A Credit to the Financial Times for a rare investigative piece, a well-executed probe into a bungled debt rating by Moody’s Investors Service and the subsequent cover-up by the firm.
According to the FT investigation—words we don’t see strung together often enough—a computer bug led Moody’s to give AAA ratings to something called (stay with us, now) constant-proportion debt obligations that didn’t deserve them, even by the already shaky standards of rating debt derivatives. The worst part, Moody’s knew its ratings were bad and didn’t tell anyone, and the FT has the documents to prove it:
Internal Moody’s documents seen by the FT show that some senior staff within the credit agency knew early in 2007 that products rated the previous year had received top-notch triple A ratings and that, after a computer coding error was corrected, their ratings should have been up to four notches lower.
News of the coding error comes as ratings agencies are under pressure from regulators and governments, who see failings in the rating of complex structured debt as an integral part of the financial crisis. While coding errors do occur there is no record of one being so significant.
The FT’s story made waves immediately. Moody’s promised an investigation and the Securities and Exchange Commission said it would take a look, urged on by politicians.
To add to the journalistic excellence, the salmon sheet tacked on an in-depth look at the background of the ratings firms debacle that is a key factor in the credit crisis and reports more on CPDOs themselves (a side Credit to Money Week for this perceptive and on-the-money article about them way back in 2006).
The package provides the kind of deep, confrontational reporting too often missing in the FT, which is usually content to post 400 words and be done with it.

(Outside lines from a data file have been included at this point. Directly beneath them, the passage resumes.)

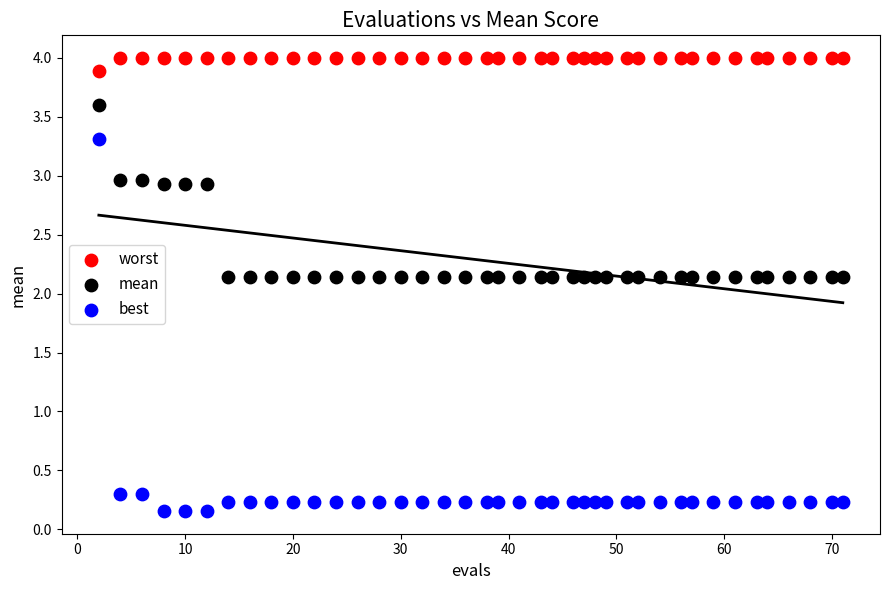

Across all data points, what is the range of Y values (max minus min)?

3.8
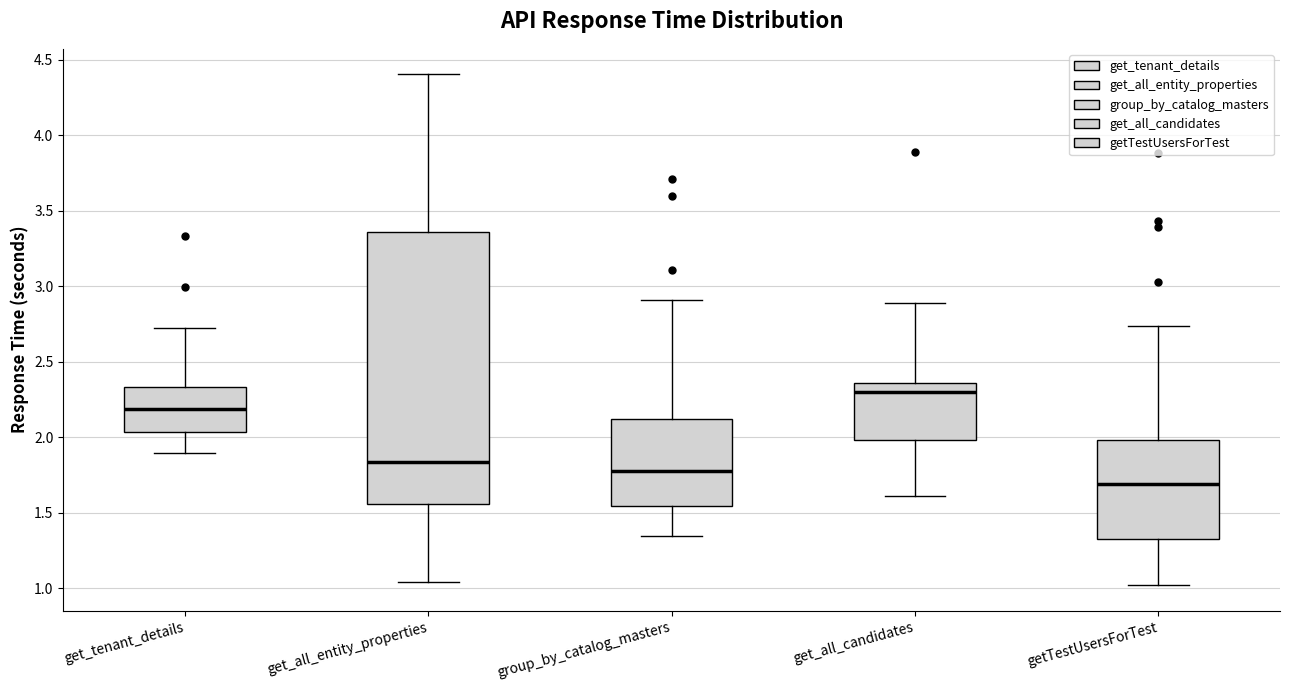

Reading left to right, read every box against the y-axis: the position of its median line, the range the box covers, and the ends of its whiskers. The values are not printed on the chart, so give them approximately, as read against the axis.

get_tenant_details: median 2.20, box 2.05 to 2.35, whiskers 1.90 to 2.70
get_all_entity_properties: median 1.85, box 1.55 to 3.35, whiskers 1.05 to 4.40
group_by_catalog_masters: median 1.80, box 1.55 to 2.10, whiskers 1.35 to 2.90
get_all_candidates: median 2.30, box 2.00 to 2.35, whiskers 1.60 to 2.90
getTestUsersForTest: median 1.70, box 1.30 to 2.00, whiskers 1.00 to 2.75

The Moody’s package is especially welcome at a time when The Wall Street Journal, which historically has used (and indeed, been the exemplar of) the American long-form approach much more, may be on its way to becoming FT II, in what Audit honcho Dean Starkman calls “the Anglo-ization of The Wall Street Journal.
If that’s the case, investigative efforts from the FT are especially needed. And even if it’s not, an FT investigative capacity is a welcome addition to the American journalistic landscape and a sign that the British paper intends not just to report but to lead.
Ranieri’s CA record: down the memory hole
A Debit to the financial press for its coverage of Franklin Bank Corporation naming an interim CEO after the company revealed “improper accounting” in its mortgage lending numbers. The company made its chairman Lewis S. Ranieri acting CEO.
It’s interesting news, and The New York Times reported it on its Business Day cover with the angle that Ranieri had been a sort of subprime Cassandra, “warning anyone who would listen that the housing market was about to collapse.”
The Wall Street Journal wrote about it on C2, and gives a bit of background, too, noting that Ranieri was a key figure in the classic Wall Street book “Liar’s Poker” who basically invented the mortgage bonds that led to the current crisis. Reuters mentions that, as well.
But none mentioned a germane piece of data for someone taking over a company in the midst of accounting woes: Ranieri has experience with accounting scandals. He was on the board of Computer Associates when it put itself through its long, crippling ordeal earlier this decade and was nearly shut down by a federal indictment in the $2.2 billion accounting fraud. CFO.com is the only publication we can find that even mentioned his association with CA (in 2006 it renamed itself like most accounting frauds do).
One big shareholder filed suit last fall against CA alleges that Ranieri and former New York Senator Alfonse D’Amato “knew of and directed the cover-up of the fraud” and that Ranieri specifically met with an executive to tell him to lie. The exec is now in prison.
This is all information that readers should know.
Counterintuition runs amok
A Debit to Wired for its burn-the-village-to-save-it cover story on global warming in its June issue.
We know Conde Nast has got to sell magazines and all, and barring pictures of celebrity cellulite, nothing accomplishes that better than the Everything You Thought You Knew Is Wrong piece, but this is ridiculous. We’ve just about had it with this know-it-all journalism of unconventional wisdom.